Lettre

De : Madeleine Vérillotte, à Tours

À : Aristide Beslais, son mari au front

Date : 7 mai 1915

Mon loulou,

Je veille attentivement la Mimie qui, du fait de son vaccin, est un peu grimaude. Avec cela, elle est un peu enrhumée du cerveau. Ce n’est rien, mais cela prouve encore notre faiblesse à son égard. Elle a enrhumé cette nuit parce qu’elle faisait une telle vie pour être maillotée, et comme cela, à force de gesticulations, elle en est arrivée à coucher les jambes nues. Elle est d’une dissipation ! Sans nervosité excessive, du reste. Son sommeil est calme et régulier et toute la nuit elle reste tranquille. Elle aura tout à fait ton tempérament : nerveux, sans doute, mais fort, robuste.

Pour le moment, ma santé, à moi, est épatante. J’ai retrouvé toutes mes forces et on ne parle plus du tout de donner le biberon à la grosse Mimite. Du reste elle n’en voudrait pas. Elle ne veut voir que le sein. Tantôt encore, j’essayais de lui faire avaler un peu de sirop de tolu, de peut que son rhume de cerveau ne lui tombe sur la poitrine. Elle prend la première gorgée. Mais dès qu’elle a goûté, elle fait la grimace, et après cette grimace, des hurlements épouvantables. Elle est inconsolable à chaque fois que son tété a l’audace de la tromper. Mais maintenant que je me sens plus forte, grâce à ce régime de reconstituants, je ne parlerai pas de sitôt de la contrarier pour son goût. Nous lui administrerons sa première bouillie ensemble. C’est toi qui la tiendras. Tu chanteras et, comme elle ouvre le bec quand on chante, je lui enfilerai l’aliment. Comme cela je pourrai souvent faire la jeune fille et sortir seule avec toi. Nous aurons tant à rattraper !

Toujours rien de bien neuf, de bien gai. À certains moments on dit : la vie n’est plus tenable, à d’autres on a un sursaut d’énergie en faisant des rêves d’avenir, et, bon gré mal gré, le temps passe.

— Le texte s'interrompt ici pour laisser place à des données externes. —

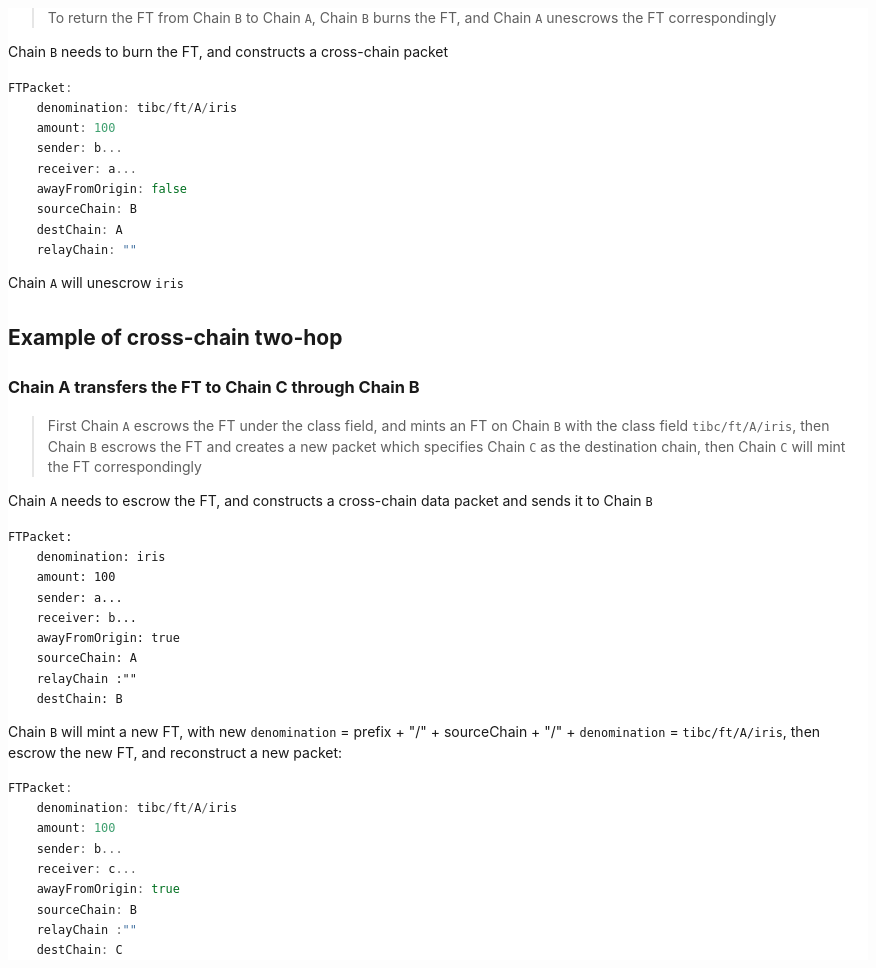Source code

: > To return the FT from Chain `B` to Chain `A`, Chain `B` burns the FT, and Chain `A` unescrows the FT correspondingly

Chain `B` needs to burn the FT, and constructs a cross-chain packet

```go
FTPacket:
    denomination: tibc/ft/A/iris
    amount: 100
    sender: b...
    receiver: a...
    awayFromOrigin: false
    sourceChain: B
    destChain: A
    relayChain: ""
```

Chain `A` will unescrow `iris`

## Example of cross-chain two-hop

### Chain A transfers the FT to Chain C through Chain B

> First Chain `A` escrows the FT under the class field, and mints an FT on Chain `B` with the class field `tibc/ft/A/iris`, then Chain `B` escrows the FT and creates a new packet which specifies Chain `C` as the destination chain, then Chain `C` will mint the FT correspondingly

Chain `A` needs to escrow the FT, and constructs a cross-chain data packet and sends it to Chain `B`

```
FTPacket:
    denomination: iris
    amount: 100
    sender: a...
    receiver: b...
    awayFromOrigin: true
    sourceChain: A
    relayChain :""
    destChain: B
```

Chain `B` will mint a new FT, with new `denomination` = prefix + "/" + sourceChain + "/" + `denomination` = `tibc/ft/A/iris`, then escrow the new FT, and reconstruct a new packet:

```go
FTPacket:
    denomination: tibc/ft/A/iris
    amount: 100
    sender: b...
    receiver: c...
    awayFromOrigin: true
    sourceChain: B
    relayChain :""
    destChain: C
```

Toutes mes angoisses vont à roi. Aie du courage, dis ; sois bien dort jusqu’au bout. Ta maman, vois-tu, mimi, elle ne vit qu’en attendant la minute où tu tomberas dans ses bras. Je sens ta tête sur mon épaule. Oui, quand tu es parti, le matin, j’embrassais ton gros cou, et je me disais : quand le reverrai-je ? Mais non ! Je ne pourrais pas imaginer un tel supplice. La vie en a tout de même de saumâtres ! Sur mes lèvres, j’ai le goût de tes lèvres fraîches. Elles sont bonnes, tes lèvres. Oh oui, mi, je t’aime ! Reviens, dis. Aie du courage. Je ne vis qu’en attendant ton retour. Je t’embrasse mille fois.

Madeleine

P.S. : Je reçois ta lettre du 3. Oui, mon petit gars, je vais nous faire photographier. Mais je ne dois pas sortir la Mimie pendant son vaccin et pendant son petit rhume. Quand toutes ces petites choses seront finies, nous irons chez le «tographe».